Lo cierto es que se malentienden a menudo los presupuestos básicos de la extremada conducta original cristiana: amar a los enemigos o poner la otra mejilla no son, por ejemplo, manifestaciones de debilidad o de masoquismo, sino de íntima superioridad espiritual, de libertad y de independencia absolutas: significa liberarse de las cadenas invisibles que nos hacen esclavos de los actos e intenciones de los otros, subsidiarios y reactivos de una ajena iniciativa, para convertirnos en sujetos de una acción autónoma propia. Esto es lo que, a mi juicio, debería seguir facilitando la Iglesia a los seguidores de Cristo: la capacidad de ser interiormente libres. Claro que entonces la Iglesia católica estaría cavando su propia tumba…
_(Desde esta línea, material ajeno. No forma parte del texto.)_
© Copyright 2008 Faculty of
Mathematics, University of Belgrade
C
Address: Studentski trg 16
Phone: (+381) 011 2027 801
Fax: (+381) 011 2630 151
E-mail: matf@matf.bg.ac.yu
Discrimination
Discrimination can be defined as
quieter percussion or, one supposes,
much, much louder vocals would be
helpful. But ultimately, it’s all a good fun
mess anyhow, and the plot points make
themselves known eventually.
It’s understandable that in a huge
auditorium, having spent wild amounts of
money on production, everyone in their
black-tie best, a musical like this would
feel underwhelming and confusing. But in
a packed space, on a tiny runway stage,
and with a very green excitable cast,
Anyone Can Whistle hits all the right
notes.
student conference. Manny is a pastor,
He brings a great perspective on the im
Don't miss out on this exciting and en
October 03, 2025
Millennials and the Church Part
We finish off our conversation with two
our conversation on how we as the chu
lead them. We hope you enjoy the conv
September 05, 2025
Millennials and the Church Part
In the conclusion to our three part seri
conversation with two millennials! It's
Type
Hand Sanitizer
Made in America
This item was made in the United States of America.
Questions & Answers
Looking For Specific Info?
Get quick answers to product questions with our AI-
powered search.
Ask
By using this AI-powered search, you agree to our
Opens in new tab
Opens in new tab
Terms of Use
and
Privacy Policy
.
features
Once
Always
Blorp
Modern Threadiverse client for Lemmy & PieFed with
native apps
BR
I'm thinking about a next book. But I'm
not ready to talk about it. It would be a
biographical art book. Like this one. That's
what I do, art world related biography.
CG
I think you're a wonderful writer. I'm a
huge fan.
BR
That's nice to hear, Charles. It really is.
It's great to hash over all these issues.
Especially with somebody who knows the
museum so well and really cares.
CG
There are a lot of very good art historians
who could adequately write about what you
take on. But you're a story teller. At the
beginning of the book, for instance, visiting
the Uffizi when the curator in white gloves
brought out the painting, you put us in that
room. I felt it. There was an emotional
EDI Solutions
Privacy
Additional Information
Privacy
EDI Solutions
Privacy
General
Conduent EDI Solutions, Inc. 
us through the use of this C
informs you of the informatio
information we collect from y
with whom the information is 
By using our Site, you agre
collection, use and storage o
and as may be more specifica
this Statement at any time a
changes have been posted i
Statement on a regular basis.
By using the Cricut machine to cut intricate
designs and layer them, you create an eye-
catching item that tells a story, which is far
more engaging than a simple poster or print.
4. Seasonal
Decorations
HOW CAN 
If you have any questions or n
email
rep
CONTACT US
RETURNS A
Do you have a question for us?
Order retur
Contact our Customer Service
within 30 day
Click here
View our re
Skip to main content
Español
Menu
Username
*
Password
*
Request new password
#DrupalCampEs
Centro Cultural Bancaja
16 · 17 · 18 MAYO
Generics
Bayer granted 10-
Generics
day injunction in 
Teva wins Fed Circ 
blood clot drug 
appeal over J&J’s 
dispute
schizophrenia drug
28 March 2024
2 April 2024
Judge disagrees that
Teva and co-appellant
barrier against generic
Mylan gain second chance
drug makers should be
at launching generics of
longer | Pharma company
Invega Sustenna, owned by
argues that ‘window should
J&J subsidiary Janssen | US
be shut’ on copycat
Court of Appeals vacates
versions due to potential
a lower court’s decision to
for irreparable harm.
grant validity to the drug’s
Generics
En algunos lugares de sus escritos el dimitido Benedicto XVI sugería que la Iglesia tendría que olvidarse de cualquier ambición cuantitativa y centrarse en un pequeño y selecto “rebaño”. Era el sueño clarividente de un filósofo -que es lo que ese papa, en realidad, era-, pero se trata de un sueño poco o nada compatible con el enorme aparato y la dinámica histórica de la Iglesia. He pensado mucho en la trágica abdicación del viejo Ratzinger, cuyo drama –hamletiano- es el del intelectual que se sabe apremiado para una acción contundente y justiciera que no consigue, sin embargo, identificar con su propio destino. Su vulgarísimo sucesor no tiene, desde luego, ese problema…
Pero no sé… Quizá me estoy metiendo donde no me llaman, porque yo no pertenezco a ese club.